Acordo, Estado e paz no Moçambique pré-Outubro (2)

*O que significam acordo, Estado e paz no Moçambique pré-Outubro, quer dizer, antes das eleições gerais marcadas para esse mês?
*Em 1919, numa conferência, o sociólogo alemão Max Weber disse o seguinte: "O Estado é uma comunidade humana que pretende, com êxito, o monopólio do uso legítimo da força física dentro de um determinado território".
*"Os nossos homens têm armas em todo o país", disse Rahil Khan, acrescentando que o Acordo Geral de Paz (AGP), assinado pela Renamo e o Governo em 1992, permite aos antigos guerrilheiros manterem o armamento.

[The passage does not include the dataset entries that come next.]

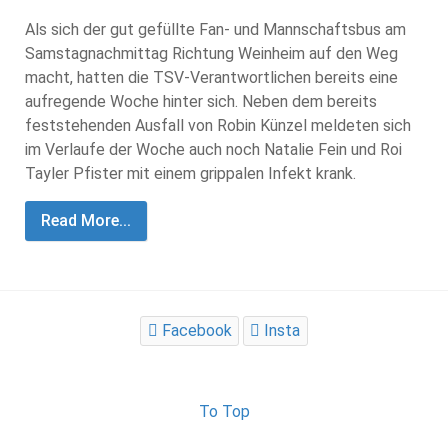
Als sich der gut gefüllte Fan- und Mannschaftsbus am
Samstagnachmittag Richtung Weinheim auf den Weg
macht, hatten die TSV-Verantwortlichen bereits eine
aufregende Woche hinter sich. Neben dem bereits
feststehenden Ausfall von Robin Künzel meldeten sich
im Verlaufe der Woche auch noch Natalie Fein und Roi
Tayler Pfister mit einem grippalen Infekt krank.
Read More...
Facebook
Insta
To Top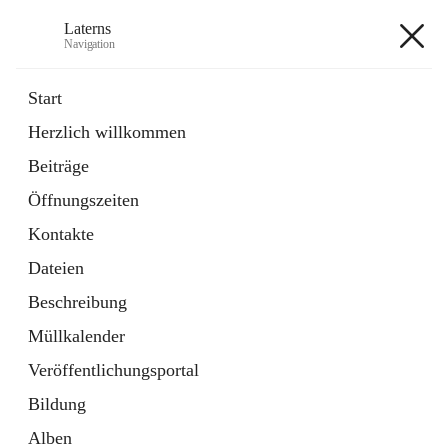
Laterns
Navigation
Laterns
Start
Herzlich willkommen
Bürgerservice
Beiträge
11 Schnellzugriffe
Öffnungszeiten
Soziales
1 Schnellzugriff
Kontakte
Dateien
+5
Beschreibung
Müllkalender
Veröffentlichungsportal
Bildung
Hauptadresse
Alben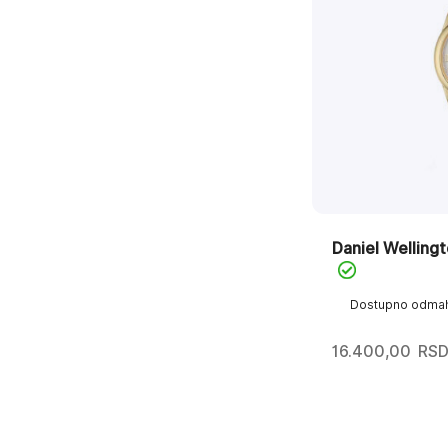
Daniel Wellin
Dostupno odma
16.400,00
RS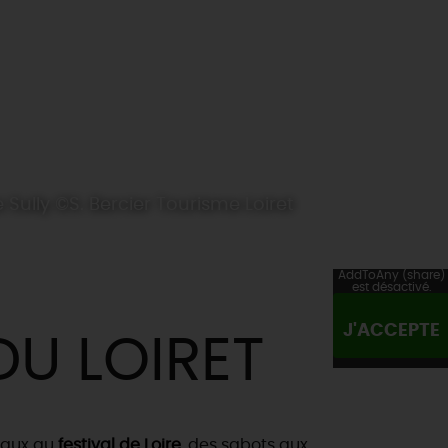
Sully ©S. Bercier Tourisme Loiret
AddToAny (share)
est désactivé.
J'ACCEPTE
U LOIRET
eaux au
festival de Loire
, des sabots aux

Segundo número da série. Vamos à primeira nota sobre o futuro Acordo de Maputo. A Renamo disputa ao Estado - e, portanto, à Frelimo, seu gestor - o monopólio do uso legítimo da força física, importante recurso de poder. De que maneira o faz, tal como fez entre 1976 e 1992? Pela guerra, mais concretamente pela guerrilha. É como se fosse o eco moçambicano de uma posição oitocentista do general prussiano Carl von Clausewitz: "(...) a guerra já não é meramente um acto político, mas um verdadeiro instrumento político, uma continuação das relações políticas realizada com outros meios".